Exercise aim: Nothing but the lines below from the one containing "このページでは「ログイン」について攻略しています。" through the one containing "Ajouter au panier" should appear in the answer, exact and without pictures.

(Collection entries)
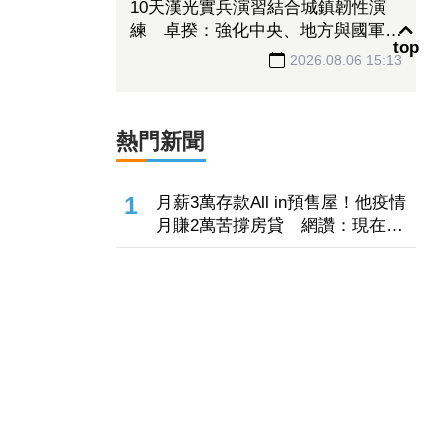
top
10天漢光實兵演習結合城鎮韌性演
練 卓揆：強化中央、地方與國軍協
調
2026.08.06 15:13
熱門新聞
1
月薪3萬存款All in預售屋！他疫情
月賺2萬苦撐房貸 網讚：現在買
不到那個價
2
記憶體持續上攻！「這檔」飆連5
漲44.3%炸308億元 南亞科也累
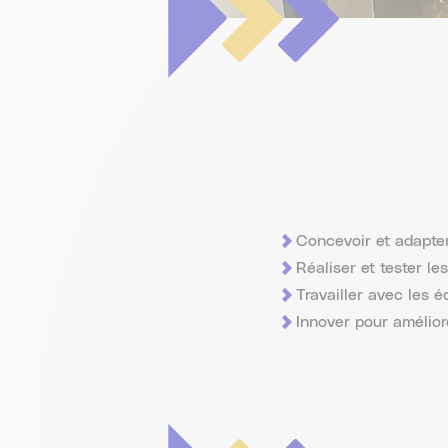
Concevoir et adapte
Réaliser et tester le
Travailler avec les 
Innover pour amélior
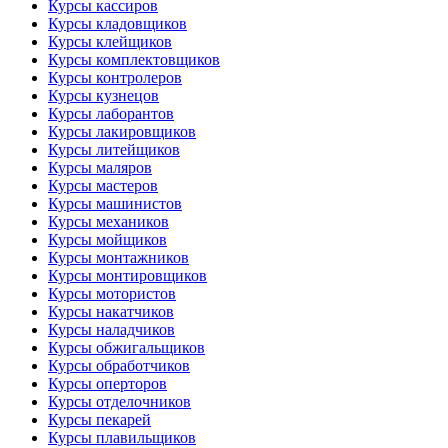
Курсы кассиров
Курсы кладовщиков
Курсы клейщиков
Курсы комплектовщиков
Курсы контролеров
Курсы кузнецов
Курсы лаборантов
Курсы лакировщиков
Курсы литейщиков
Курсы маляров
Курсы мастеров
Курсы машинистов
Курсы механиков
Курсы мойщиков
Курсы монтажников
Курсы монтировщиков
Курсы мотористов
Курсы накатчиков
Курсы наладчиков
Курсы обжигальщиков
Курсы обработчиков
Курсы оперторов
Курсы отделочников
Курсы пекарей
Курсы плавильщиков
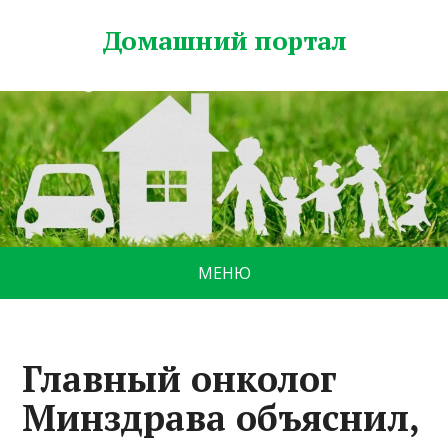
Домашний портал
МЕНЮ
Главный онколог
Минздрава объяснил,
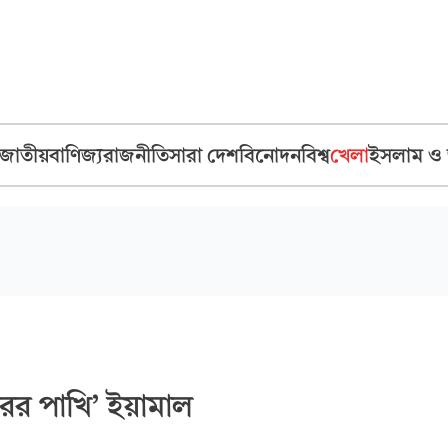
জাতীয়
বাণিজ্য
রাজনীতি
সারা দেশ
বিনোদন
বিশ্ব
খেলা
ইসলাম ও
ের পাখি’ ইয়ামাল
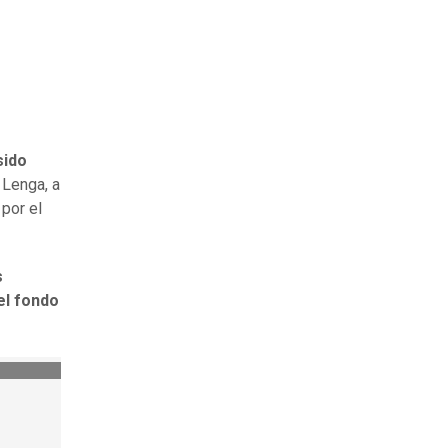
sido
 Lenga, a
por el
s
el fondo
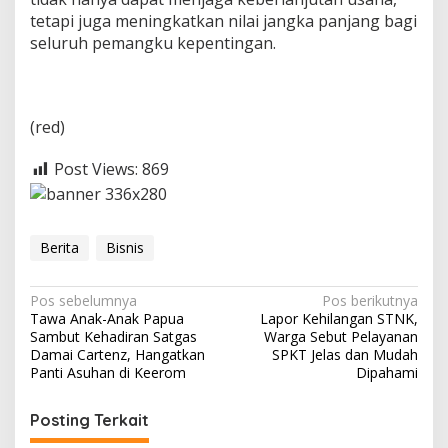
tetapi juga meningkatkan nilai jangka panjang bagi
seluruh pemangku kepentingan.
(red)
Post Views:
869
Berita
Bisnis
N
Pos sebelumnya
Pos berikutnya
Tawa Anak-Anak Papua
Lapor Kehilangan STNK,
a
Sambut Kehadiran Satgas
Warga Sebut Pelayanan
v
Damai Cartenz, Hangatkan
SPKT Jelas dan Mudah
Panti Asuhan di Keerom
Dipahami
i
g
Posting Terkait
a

---

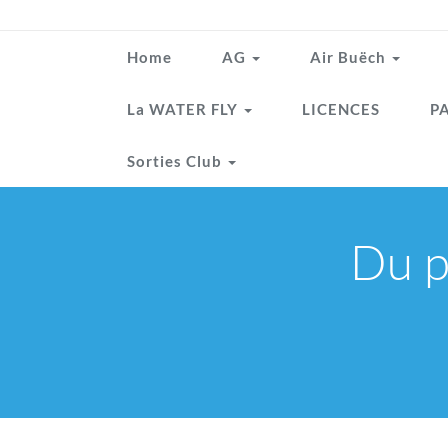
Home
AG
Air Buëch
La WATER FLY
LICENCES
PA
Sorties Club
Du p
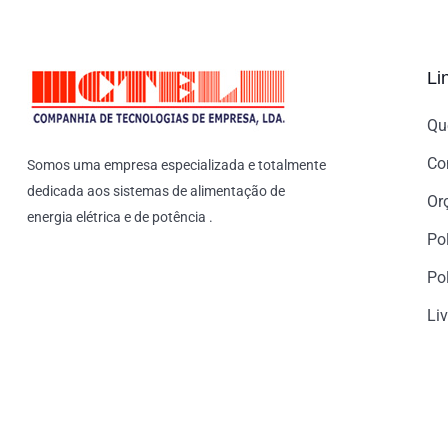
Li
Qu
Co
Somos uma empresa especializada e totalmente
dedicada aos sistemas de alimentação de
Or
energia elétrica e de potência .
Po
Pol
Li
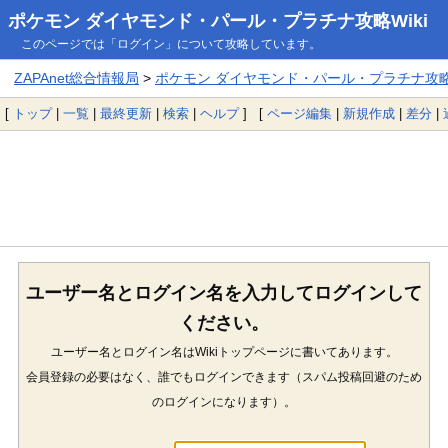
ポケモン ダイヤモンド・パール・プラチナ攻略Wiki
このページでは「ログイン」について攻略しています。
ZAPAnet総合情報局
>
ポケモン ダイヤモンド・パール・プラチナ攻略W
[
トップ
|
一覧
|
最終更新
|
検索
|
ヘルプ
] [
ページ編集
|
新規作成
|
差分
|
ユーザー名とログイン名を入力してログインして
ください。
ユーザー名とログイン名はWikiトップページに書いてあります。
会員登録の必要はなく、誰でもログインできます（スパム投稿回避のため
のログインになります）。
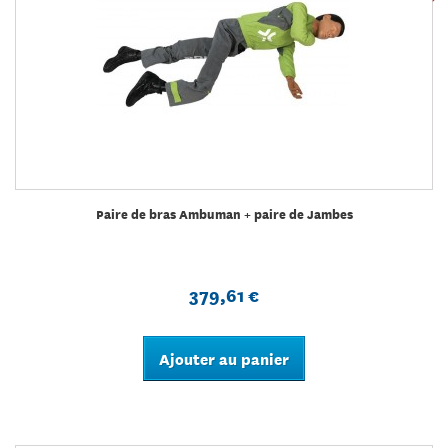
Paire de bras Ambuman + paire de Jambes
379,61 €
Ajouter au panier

Completed exercise:
このページでは「ログイン」について攻略しています。
ZAPAnet総合情報局
>
ポケモン ダイヤモンド・パール・プラチナ攻略W
[
トップ
|
一覧
|
最終更新
|
検索
|
ヘルプ
] [
ページ編集
|
新規作成
|
差分
|
ユーザー名とログイン名を入力してログインして
ください。
ユーザー名とログイン名はWikiトップページに書いてあります。
会員登録の必要はなく、誰でもログインできます（スパム投稿回避のため
のログインになります）。
Paire de bras Ambuman + paire de Jambes
379,61 €
Ajouter au panier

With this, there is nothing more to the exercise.